A reformed Blocking Statute fit for the China challenge
China’s actions against Lithuania are also a forceful reminder that the EU needs to reform its Blocking Statute – which is meant to provide a defence against secondary measures – and adapt it to the growing China challenge. Currently, the statute is largely ineffective, but the EU has launched a reform process. A new statute could allow the EU to maintain that compliance with the coercer’s secondary measures, including China’s, is illegal in principle. But the new statute could also ease the situation for European companies through easier waiver procedures, in exchange for providing more information to the authorities. It should also include the option of responding with targeted countermeasures against companies based in third countries.
Construction of a broader EU resilience architecture
The nature of Chinese economic coercion is such that it leaves almost no paper trail. Had it not been for journalistic research, the EU may not have known that China was applying pressure on companies to stop trading with Lithuania. To get on top of this, the EU needs to establish an EU Resilience Office. Its responsibilities would include working to understand (and then respond to) grey-zone coercion, “popular boycotts”, and other informal measures. When it is not necessarily clear what China is doing, it is vital to have the means to find out. The EU Resilience Office would document these various forms of pressure, provide strategic assessments of what is taking place, and bring together all staff working on these issues. The office could come in the form of a high-level strategic unit working across European Commission directorates-general. Such a resilience architecture could also channel financial assistance to companies that have been hit hard by coercive measures. In the short term, at least, this could give some of them time to adapt to the changed situation.

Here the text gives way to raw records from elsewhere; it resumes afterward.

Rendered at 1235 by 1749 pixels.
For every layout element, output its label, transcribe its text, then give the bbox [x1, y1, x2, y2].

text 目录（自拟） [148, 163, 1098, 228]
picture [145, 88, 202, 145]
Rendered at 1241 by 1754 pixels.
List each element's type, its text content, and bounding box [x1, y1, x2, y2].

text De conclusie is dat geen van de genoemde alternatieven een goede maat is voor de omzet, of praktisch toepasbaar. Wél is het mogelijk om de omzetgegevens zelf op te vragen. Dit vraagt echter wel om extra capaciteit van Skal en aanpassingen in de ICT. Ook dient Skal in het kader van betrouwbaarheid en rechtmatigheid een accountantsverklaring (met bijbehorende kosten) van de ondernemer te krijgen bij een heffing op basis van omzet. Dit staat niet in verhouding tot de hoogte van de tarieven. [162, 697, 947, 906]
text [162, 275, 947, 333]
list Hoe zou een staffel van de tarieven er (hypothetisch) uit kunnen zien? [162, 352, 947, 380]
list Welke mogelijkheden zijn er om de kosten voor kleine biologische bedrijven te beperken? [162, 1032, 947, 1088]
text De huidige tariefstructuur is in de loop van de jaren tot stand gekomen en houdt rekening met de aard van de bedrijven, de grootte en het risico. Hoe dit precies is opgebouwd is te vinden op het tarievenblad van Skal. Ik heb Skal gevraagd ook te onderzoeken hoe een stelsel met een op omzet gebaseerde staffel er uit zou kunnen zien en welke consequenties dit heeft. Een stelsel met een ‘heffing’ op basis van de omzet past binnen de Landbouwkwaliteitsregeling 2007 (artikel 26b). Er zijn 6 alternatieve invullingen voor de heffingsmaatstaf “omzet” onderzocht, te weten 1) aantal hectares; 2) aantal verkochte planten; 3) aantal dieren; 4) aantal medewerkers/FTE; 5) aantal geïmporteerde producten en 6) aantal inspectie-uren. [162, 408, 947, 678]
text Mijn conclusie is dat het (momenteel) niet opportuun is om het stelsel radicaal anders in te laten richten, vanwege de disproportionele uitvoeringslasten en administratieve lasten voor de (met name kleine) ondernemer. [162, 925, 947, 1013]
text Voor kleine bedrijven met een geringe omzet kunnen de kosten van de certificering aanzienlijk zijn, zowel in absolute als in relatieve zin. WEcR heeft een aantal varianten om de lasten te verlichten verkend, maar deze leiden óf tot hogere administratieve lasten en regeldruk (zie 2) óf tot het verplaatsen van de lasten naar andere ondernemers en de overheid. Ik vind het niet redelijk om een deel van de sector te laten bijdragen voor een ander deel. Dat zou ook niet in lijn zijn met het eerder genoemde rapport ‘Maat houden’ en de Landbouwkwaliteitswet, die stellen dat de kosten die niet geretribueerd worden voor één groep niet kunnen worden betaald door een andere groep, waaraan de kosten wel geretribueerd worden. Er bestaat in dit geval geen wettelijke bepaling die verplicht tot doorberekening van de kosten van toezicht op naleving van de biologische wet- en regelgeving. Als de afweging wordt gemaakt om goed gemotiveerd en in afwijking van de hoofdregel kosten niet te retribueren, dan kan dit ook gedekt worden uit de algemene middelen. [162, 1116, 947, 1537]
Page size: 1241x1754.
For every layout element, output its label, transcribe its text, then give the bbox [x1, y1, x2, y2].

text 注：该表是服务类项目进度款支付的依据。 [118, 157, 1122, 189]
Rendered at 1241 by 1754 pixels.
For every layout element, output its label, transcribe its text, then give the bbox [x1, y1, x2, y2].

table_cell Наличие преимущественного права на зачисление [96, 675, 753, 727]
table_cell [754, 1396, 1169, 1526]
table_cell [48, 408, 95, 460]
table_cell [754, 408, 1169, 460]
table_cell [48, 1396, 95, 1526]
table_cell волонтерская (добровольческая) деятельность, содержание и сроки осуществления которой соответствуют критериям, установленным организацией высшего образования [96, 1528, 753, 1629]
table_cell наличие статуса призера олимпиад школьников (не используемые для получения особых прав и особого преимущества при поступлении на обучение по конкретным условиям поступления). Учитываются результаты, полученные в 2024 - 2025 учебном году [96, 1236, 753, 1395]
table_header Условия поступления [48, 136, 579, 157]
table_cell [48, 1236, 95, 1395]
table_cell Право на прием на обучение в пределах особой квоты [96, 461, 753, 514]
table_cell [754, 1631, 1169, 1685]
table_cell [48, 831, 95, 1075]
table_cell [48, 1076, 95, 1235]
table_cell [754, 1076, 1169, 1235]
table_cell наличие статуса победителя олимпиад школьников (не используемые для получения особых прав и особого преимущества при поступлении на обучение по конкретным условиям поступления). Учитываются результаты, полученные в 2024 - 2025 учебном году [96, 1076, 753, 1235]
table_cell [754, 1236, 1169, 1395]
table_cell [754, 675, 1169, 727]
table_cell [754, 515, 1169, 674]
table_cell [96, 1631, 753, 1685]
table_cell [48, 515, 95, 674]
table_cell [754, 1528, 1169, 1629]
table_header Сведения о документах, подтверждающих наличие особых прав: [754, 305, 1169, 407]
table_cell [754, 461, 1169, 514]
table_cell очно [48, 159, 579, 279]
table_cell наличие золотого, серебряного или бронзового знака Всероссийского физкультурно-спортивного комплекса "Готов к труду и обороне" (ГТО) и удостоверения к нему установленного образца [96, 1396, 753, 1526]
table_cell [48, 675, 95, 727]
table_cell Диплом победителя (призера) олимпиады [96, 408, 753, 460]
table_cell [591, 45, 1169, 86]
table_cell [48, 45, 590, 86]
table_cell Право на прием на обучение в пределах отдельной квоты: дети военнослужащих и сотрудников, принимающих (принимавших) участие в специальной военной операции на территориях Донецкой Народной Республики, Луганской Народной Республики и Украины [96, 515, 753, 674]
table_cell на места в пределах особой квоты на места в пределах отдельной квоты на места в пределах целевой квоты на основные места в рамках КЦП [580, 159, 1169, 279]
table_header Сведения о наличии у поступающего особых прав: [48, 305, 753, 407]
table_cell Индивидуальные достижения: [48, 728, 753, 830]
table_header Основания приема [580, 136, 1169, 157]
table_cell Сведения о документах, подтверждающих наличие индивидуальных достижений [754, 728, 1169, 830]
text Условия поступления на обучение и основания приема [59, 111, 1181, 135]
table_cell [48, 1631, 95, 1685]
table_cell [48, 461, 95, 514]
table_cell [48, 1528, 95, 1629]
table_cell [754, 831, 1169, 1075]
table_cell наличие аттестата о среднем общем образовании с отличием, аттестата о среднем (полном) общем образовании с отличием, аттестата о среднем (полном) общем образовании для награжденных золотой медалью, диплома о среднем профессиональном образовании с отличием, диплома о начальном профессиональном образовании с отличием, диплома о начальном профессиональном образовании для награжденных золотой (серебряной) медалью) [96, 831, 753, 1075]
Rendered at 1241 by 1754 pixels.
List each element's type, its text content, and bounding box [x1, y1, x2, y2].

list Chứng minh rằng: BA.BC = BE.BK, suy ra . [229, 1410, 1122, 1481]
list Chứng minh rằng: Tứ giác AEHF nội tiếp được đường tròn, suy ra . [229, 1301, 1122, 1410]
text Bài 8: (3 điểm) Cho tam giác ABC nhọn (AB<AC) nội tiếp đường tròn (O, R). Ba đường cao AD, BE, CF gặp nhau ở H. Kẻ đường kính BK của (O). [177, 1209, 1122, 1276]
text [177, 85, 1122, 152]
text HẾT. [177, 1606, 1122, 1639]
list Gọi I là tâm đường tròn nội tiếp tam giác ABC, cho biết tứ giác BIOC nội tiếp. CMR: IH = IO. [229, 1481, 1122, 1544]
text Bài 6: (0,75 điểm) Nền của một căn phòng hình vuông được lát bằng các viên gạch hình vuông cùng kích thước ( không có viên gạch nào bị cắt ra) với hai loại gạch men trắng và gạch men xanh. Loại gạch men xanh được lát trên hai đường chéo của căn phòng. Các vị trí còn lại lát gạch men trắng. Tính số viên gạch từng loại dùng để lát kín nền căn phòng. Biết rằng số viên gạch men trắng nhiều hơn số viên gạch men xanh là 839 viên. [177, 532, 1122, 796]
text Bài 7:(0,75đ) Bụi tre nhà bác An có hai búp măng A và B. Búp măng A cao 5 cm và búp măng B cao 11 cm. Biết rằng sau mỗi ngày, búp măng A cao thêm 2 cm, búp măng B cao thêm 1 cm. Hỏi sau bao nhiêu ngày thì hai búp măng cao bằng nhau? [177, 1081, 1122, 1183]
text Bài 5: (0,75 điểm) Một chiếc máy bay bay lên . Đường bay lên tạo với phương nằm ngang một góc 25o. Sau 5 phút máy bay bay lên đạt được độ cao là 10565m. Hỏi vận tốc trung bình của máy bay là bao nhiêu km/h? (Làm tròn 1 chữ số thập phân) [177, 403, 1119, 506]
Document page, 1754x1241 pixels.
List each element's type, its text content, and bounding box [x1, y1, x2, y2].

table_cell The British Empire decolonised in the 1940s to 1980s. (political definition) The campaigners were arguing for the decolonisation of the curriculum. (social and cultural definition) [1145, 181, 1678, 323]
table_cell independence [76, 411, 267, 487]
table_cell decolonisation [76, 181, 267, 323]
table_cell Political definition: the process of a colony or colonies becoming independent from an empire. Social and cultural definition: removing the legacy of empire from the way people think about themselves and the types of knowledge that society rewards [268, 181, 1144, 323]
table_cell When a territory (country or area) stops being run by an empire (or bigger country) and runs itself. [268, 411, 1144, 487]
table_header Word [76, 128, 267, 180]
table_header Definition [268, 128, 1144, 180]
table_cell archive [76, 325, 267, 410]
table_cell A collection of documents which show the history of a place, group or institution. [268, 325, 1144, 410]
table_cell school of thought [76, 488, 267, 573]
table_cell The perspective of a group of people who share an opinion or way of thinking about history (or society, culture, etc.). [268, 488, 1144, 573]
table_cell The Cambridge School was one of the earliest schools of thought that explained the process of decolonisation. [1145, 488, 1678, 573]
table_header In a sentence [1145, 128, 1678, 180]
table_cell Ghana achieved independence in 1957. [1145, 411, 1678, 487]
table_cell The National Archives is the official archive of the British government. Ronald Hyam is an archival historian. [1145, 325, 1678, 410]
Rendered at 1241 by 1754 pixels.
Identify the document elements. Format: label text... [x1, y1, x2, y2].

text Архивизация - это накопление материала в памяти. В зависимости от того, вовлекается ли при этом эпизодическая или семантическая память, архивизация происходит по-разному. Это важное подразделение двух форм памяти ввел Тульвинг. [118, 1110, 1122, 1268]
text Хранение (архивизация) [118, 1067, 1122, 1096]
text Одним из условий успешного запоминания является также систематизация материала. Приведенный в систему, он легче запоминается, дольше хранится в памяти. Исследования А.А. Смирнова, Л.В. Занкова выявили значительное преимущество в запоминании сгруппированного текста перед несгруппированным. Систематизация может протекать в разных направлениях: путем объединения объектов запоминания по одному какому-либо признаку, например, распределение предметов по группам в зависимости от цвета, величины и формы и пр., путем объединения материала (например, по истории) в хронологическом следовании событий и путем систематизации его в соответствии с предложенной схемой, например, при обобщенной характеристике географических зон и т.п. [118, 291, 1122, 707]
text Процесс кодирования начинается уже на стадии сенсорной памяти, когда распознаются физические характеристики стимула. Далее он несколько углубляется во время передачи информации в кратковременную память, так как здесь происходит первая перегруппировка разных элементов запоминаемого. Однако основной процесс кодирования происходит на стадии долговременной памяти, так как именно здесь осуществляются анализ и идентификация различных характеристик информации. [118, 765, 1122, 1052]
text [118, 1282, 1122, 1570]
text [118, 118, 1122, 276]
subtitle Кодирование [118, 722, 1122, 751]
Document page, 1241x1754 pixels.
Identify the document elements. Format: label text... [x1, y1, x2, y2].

While some policymakers query whether Lithuania should have acted unilaterally in some of its recent decisions, it remains the case that Europeans cannot stand by and watch as economic coercion cuts off a member state from part of its intra-European trade. Such coercion is at its most effective when it successfully divides Europeans. The EU now needs to unite around creating its geo-economic toolbox.
The European Council on Foreign Relations does not take collective positions. ECFR publications only represent the views of their individual authors.